Por volta de umas 8h10 da manhã, estava acontecendo uma intensa troca de
tiros entre traficantes da Vila Aliança e policiais do Bope. A essa hora, todos
estão saindo para trabalhar. O pessoal que trabalha nas kombis foi se abrigar
onde o cachorro estava, e recuamos para a parede. Nisso — foi tudo muito rápido
— chegaram por volta de uns cinco ou seis policiais do Bope. Um deles já chegou
enquadrando todo mundo, pedindo para todo mundo encostar na parede, e o outro
veio atrás para fazer o apoio.
Todos os dias, há mais de 2 anos, esses dois
cachorros ficam ali com a gente. Como os policiais estavam nos coagindo, um
deles, o Orelha, latiu. Ele só latiu. Ele não avançou, não mordeu, não fez nada
com o policial, somente latiu. Por ele latir, o policial se irritou e atirou na
primeira coisa que viu na frente, que foi o outro cãozinho, o Guilherme. Deu um
tiro nele e saiu andando como se nada tivesse acontecido.
O PM ainda saiu falando que o Guilherme era cachorro de rua, que não
tinha dono. O outro policial que vinha atrás atrás viu o rastro de sangue e
perguntou se alguém tinha sido baleado. Respondemos para ele: “Não, foi o seu
companheiro que baleou um cachorro”. Esse policial colocou até a mão na cabeça
e falou “pô, por que ele fez isso?”, se lamentando, né? Porque é uma vida, ele
fez isso do nada. Foi quando o cachorro, baleado, correu, atravessou a rua, e
caiu na grama.
Nós arrastamos ele e ficou aquela comoção de
transporte, tira dinheiro daqui e dali. Já havia passado 1h30 do momento em que
ele foi atingido, estávamos tentando o transporte e a arrecadação de dinheiro
para fazer cirurgia, porque é tudo bem caro. Foi aí que tivemos a ideia de
trazer aqui para a Fazenda Modelo, em Guaratiba.

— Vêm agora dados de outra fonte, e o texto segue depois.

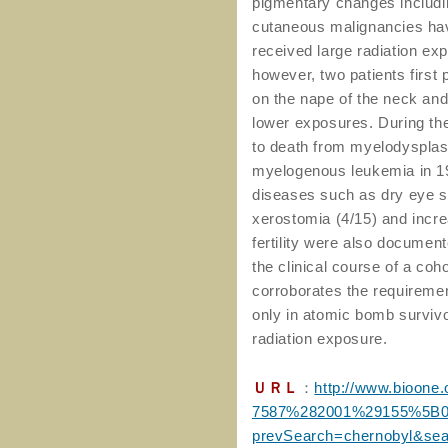
pigmentary changes including
cutaneous malignancies hav
received large radiation ex
however, two patients first
on the nape of the neck and 
lower exposures. During the
to death from myelodysplas
myelogenous leukemia in 19
diseases such as dry eye sy
xerostomia (4/15) and incre
fertility were also documen
the clinical course of a coh
corroborates the requirement 
only in atomic bomb survivo
radiation exposure.
ＵＲＬ
：
http://www.bioone.
7587%282001%29155%5B
prevSearch=chernobyl&se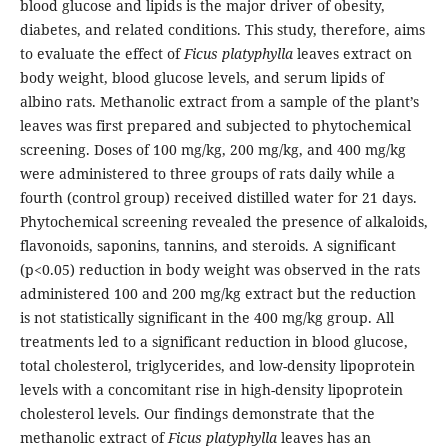
blood glucose and lipids is the major driver of obesity,
diabetes, and related conditions. This study, therefore, aims
to evaluate the effect of
Ficus platyphylla
leaves extract on
body weight, blood glucose levels, and serum lipids of
albino rats. Methanolic extract from a sample of the plant’s
leaves was first prepared and subjected to phytochemical
screening. Doses of 100 mg/kg, 200 mg/kg, and 400 mg/kg
were administered to three groups of rats daily while a
fourth (control group) received distilled water for 21 days.
Phytochemical screening revealed the presence of alkaloids,
flavonoids, saponins, tannins, and steroids. A significant
(p<0.05) reduction in body weight was observed in the rats
administered 100 and 200 mg/kg extract but the reduction
is not statistically significant in the 400 mg/kg group. All
treatments led to a significant reduction in blood glucose,
total cholesterol, triglycerides, and low-density lipoprotein
levels with a concomitant rise in high-density lipoprotein
cholesterol levels. Our findings demonstrate that the
methanolic extract of
Ficus platyphylla
leaves has an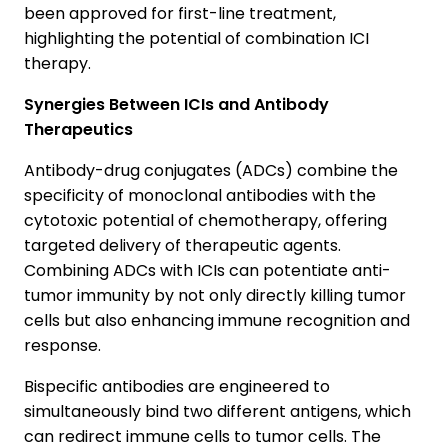
been approved for first-line treatment,
highlighting the potential of combination ICI
therapy.
Synergies Between ICIs and Antibody
Therapeutics
Antibody-drug conjugates (ADCs) combine the
specificity of monoclonal antibodies with the
cytotoxic potential of chemotherapy, offering
targeted delivery of therapeutic agents.
Combining ADCs with ICIs can potentiate anti-
tumor immunity by not only directly killing tumor
cells but also enhancing immune recognition and
response.
Bispecific antibodies are engineered to
simultaneously bind two different antigens, which
can redirect immune cells to tumor cells. The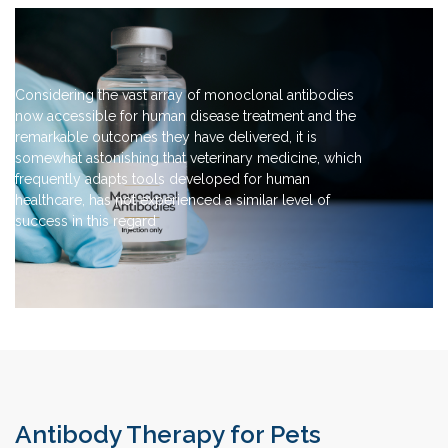
Considering the vast array of monoclonal antibodies
now accessible for human disease treatment and the
remarkable outcomes they have delivered, it is
somewhat astonishing that veterinary medicine, which
frequently adapts tools developed for human
healthcare, has not experienced a similar level of
success in this regard
Antibody Therapy for Pets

Chegamos aqui e fomos imediatamente muito bem
recebidos, a equipe pegou o cachorro muito rápido e parou tudo para atendê-lo
porque realmente era muito grave, um tiro de 762 num cachorro. Quando a
cirurgia acabou, houve outro problema: ele precisava de uma transfusão de
sangue, mas não tinha nem o sangue nem a bolsa.
Essa foi a primeira transfusão de sangue da
história da Fazenda Modelo, de acordo com a equipe. Eles não fazem isso aqui,
mas os profissionais são altamente qualificados. É até uma ideia para a
Prefeitura, colocar um suporte para eles, que são referência no Rio de Janeiro
em tratamento de animal.
A gente teve que agitar, cada um de um lado, e conseguiu fazer.A equipe
toda se comoveu: um foi comprar a bolsa e outros foram procurar um cachorro
saudável que pudesse doar sangue. Todos se mobilizaram e conseguimos.

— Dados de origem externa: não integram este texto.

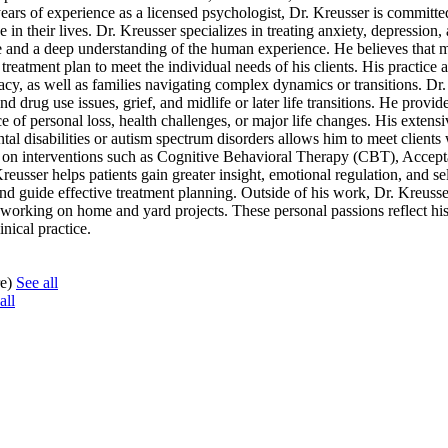
years of experience as a licensed psychologist, Dr. Kreusser is committe
e in their lives. Dr. Kreusser specializes in treating anxiety, depression,
se and a deep understanding of the human experience. He believes that 
reatment plan to meet the individual needs of his clients. His practice a
y, as well as families navigating complex dynamics or transitions. Dr.
 drug use issues, grief, and midlife or later life transitions. He provid
 of personal loss, health challenges, or major life changes. His extens
tal disabilities or autism spectrum disorders allows him to meet clients
ng on interventions such as Cognitive Behavioral Therapy (CBT), Accep
sser helps patients gain greater insight, emotional regulation, and se
nd guide effective treatment planning. Outside of his work, Dr. Kreusse
 working on home and yard projects. These personal passions reflect his
nical practice.
re)
See all
all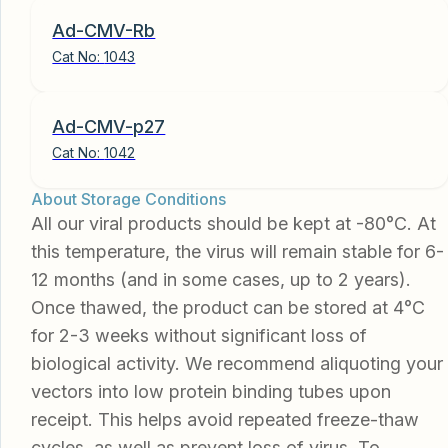
Ad-CMV-Rb
Cat No:
1043
Ad-CMV-p27
Cat No:
1042
About Storage Conditions
All our viral products should be kept at -80°C. At
this temperature, the virus will remain stable for 6-
12 months (and in some cases, up to 2 years).
Once thawed, the product can be stored at 4°C
for 2-3 weeks without significant loss of
biological activity. We recommend aliquoting your
vectors into low protein binding tubes upon
receipt. This helps avoid repeated freeze-thaw
cycles, as well as prevent loss of virus. To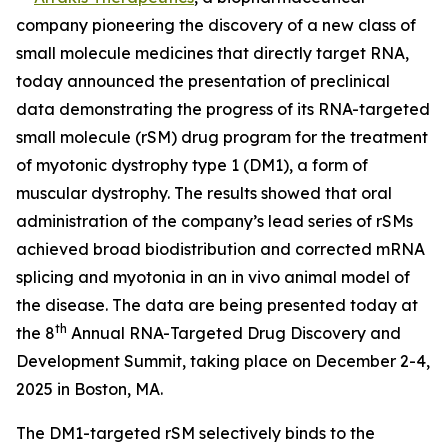
company pioneering the discovery of a new class of
small molecule medicines that directly target RNA,
today announced the presentation of preclinical
data demonstrating the progress of its RNA-targeted
small molecule (rSM) drug program for the treatment
of myotonic dystrophy type 1 (DM1), a form of
muscular dystrophy. The results showed that oral
administration of the company’s lead series of rSMs
achieved broad biodistribution and corrected mRNA
splicing and myotonia in an
in vivo
animal model of
the disease. The data are being presented today at
th
the 8
Annual RNA-Targeted Drug Discovery and
Development Summit, taking place on December 2-4,
2025 in Boston, MA.
The DM1-targeted rSM selectively binds to the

Eles nos deram todo o suporte. Deram fralda,
alimento, remédio, e voltaremos amanhã para pegar mais remédio Ele ficou mais
algumas horas lá, recebeu a transfusão e teve alta. Está tudo bem com ele.

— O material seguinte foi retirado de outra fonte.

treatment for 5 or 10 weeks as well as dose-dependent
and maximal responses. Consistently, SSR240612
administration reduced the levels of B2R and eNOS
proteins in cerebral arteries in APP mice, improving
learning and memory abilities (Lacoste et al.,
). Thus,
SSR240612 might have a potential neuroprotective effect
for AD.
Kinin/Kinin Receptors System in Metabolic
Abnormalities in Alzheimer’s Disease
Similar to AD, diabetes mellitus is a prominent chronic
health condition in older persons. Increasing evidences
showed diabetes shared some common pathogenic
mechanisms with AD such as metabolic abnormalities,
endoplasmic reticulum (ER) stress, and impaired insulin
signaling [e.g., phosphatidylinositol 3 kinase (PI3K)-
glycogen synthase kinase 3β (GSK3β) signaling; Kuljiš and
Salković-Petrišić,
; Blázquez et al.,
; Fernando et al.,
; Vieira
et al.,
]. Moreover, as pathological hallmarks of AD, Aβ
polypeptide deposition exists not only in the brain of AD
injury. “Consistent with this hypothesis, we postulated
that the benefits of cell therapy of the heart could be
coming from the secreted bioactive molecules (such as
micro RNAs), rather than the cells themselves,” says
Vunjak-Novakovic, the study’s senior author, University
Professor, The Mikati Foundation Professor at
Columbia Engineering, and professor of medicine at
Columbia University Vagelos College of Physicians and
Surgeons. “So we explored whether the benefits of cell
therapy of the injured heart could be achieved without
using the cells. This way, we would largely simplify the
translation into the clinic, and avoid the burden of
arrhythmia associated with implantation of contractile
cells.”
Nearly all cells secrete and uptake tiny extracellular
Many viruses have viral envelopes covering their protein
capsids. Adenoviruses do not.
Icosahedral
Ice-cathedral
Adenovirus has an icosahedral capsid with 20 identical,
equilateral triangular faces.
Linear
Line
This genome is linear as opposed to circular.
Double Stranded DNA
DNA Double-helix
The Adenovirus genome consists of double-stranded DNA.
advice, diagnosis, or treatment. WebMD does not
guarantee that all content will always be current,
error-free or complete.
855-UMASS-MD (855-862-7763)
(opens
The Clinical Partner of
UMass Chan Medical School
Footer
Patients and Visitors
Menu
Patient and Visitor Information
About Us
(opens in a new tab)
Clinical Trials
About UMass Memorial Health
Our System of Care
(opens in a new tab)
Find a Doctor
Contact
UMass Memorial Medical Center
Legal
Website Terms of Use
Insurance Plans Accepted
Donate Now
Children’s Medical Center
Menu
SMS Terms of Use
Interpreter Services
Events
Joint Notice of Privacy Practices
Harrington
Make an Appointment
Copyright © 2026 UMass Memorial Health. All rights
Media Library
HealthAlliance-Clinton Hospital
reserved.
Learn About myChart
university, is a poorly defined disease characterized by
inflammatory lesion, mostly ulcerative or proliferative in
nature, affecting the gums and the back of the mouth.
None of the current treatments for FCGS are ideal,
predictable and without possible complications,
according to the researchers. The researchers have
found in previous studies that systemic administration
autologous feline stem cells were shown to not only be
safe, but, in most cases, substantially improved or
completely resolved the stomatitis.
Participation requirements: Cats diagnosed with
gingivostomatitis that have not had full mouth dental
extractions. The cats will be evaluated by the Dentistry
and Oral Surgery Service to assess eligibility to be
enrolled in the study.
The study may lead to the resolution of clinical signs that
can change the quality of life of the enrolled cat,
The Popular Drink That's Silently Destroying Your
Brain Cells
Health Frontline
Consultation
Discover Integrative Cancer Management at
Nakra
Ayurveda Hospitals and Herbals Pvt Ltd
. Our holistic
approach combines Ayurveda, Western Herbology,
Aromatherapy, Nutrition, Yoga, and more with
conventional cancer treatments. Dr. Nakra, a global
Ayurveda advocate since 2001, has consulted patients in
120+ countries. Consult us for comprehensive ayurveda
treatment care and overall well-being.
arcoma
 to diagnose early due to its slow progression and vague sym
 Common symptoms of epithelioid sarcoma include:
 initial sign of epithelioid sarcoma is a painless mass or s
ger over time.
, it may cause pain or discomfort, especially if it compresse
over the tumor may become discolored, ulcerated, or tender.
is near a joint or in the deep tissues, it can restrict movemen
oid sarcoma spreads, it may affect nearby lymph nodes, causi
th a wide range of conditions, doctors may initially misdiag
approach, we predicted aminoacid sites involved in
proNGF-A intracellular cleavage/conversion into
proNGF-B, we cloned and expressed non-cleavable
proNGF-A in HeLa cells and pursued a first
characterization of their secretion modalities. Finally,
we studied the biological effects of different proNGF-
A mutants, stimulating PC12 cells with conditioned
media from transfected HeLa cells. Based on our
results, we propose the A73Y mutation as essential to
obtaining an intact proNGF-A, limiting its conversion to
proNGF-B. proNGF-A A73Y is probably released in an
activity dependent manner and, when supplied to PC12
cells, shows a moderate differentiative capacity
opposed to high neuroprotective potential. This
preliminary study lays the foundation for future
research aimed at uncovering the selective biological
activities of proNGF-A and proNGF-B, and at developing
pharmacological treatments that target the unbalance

Eu registrei tudo que pude porque isso porque tem
que ser divulgado. Isso não é uma coisa que acontece no nosso cotidiano, é muito
atípico. Fiz vídeo dele na mesa de cirurgia, fotos na transfusão, relatei tudo
para poder passar isso para vocês.
O que todo mundo fez foi salvar uma vida. Eu queria colocar meu rosto,
falar mesmo. Mas, infelizmente, onde eu vivo, isso é impossível. Eu tenho
família, vocês sabem como é. Represália existe. Mas o que todo mundo fez hoje
vai ser eterno.”
A
história gerou comoção e revolta nas redes.
“Eu ia retuitar um vídeo mas pouparei. Um cachorro
foi baleado por policiais. Meu medo é esse… o meu é um fofoqueiro que fica na
janela latindo pra todo mundo. Tenho muito medo de fazerem essa maldade com meu
bebê”, comentou uma mulher.
“Eu não consigo sentir pena quando vejo alguém
baleado, mas olha, esse vídeo do cachorro acabou comigo… Não merecemos os animais”,
revoltou-se outra.
“Até cachorro sendo baleado!”, indignou-se um
rapaz.
“Que absurdo, agora só falta dizer que o cachorro
estava latindo para avisar que tinha polícia na favela”, ironizou uma mulher.